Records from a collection
BEGIN
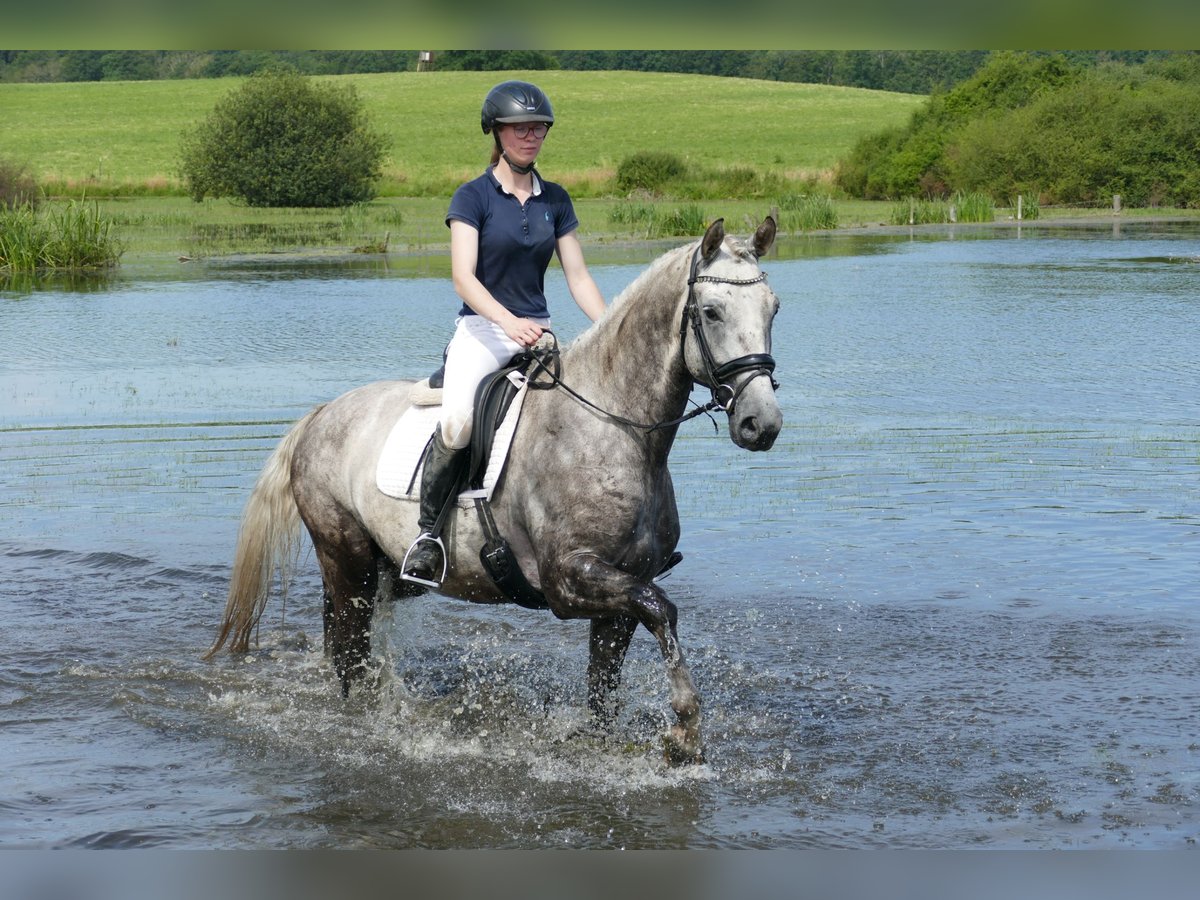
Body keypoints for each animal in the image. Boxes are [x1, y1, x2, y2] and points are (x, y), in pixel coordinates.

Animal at [206, 214, 782, 763]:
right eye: (711, 312)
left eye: (773, 309)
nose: (762, 424)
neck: (614, 428)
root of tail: (323, 413)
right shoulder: (568, 580)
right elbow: (663, 608)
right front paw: (685, 730)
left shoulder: (621, 590)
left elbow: (605, 688)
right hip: (345, 558)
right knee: (349, 653)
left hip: (381, 569)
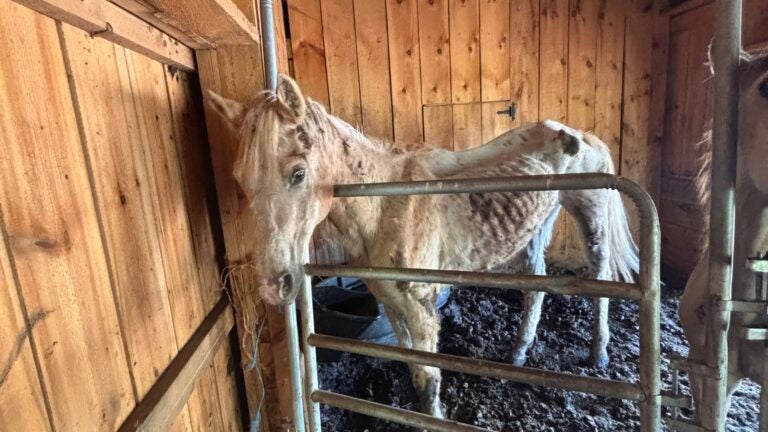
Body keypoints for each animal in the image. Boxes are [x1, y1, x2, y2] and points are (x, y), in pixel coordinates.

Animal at [206, 74, 639, 418]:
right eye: (240, 180)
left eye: (298, 173)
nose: (272, 287)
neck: (384, 208)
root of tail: (581, 134)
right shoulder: (392, 303)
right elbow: (415, 374)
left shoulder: (421, 305)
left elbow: (429, 381)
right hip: (536, 226)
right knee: (537, 286)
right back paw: (518, 354)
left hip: (589, 212)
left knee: (600, 276)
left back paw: (599, 353)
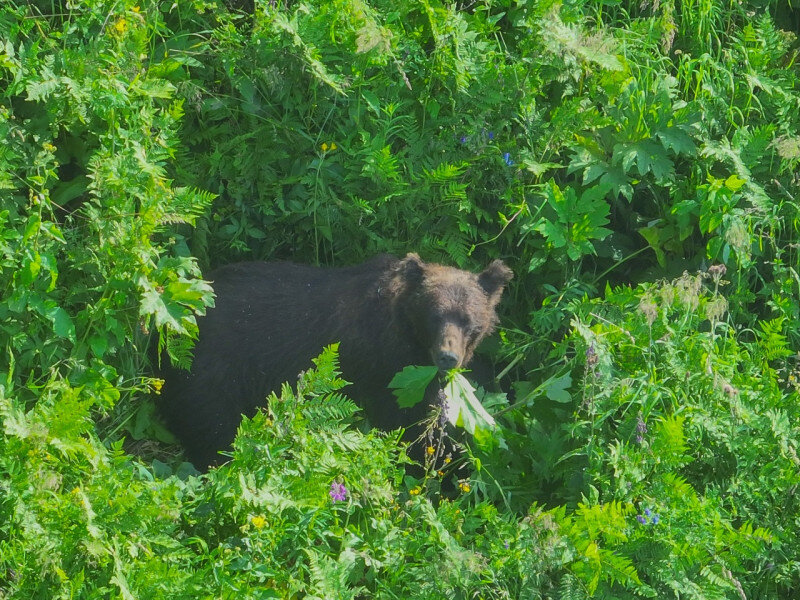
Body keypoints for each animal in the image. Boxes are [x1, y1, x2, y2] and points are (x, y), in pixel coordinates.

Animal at [160, 253, 512, 468]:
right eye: (435, 316)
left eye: (468, 320)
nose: (447, 357)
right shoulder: (382, 369)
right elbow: (406, 423)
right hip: (213, 367)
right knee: (215, 425)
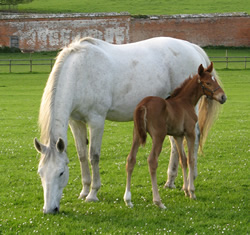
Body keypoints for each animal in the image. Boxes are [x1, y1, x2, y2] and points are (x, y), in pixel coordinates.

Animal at [124, 63, 228, 209]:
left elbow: (182, 159)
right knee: (152, 161)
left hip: (137, 135)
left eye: (215, 80)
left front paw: (185, 191)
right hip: (159, 136)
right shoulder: (190, 133)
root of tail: (143, 105)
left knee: (131, 159)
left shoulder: (178, 135)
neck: (185, 102)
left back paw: (128, 200)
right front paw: (192, 192)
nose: (223, 97)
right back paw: (158, 201)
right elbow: (191, 159)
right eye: (208, 82)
END
WHAT TO DO:
Reply with one number, the count of lines in the data that contain "root".

ANSWER AREA:
3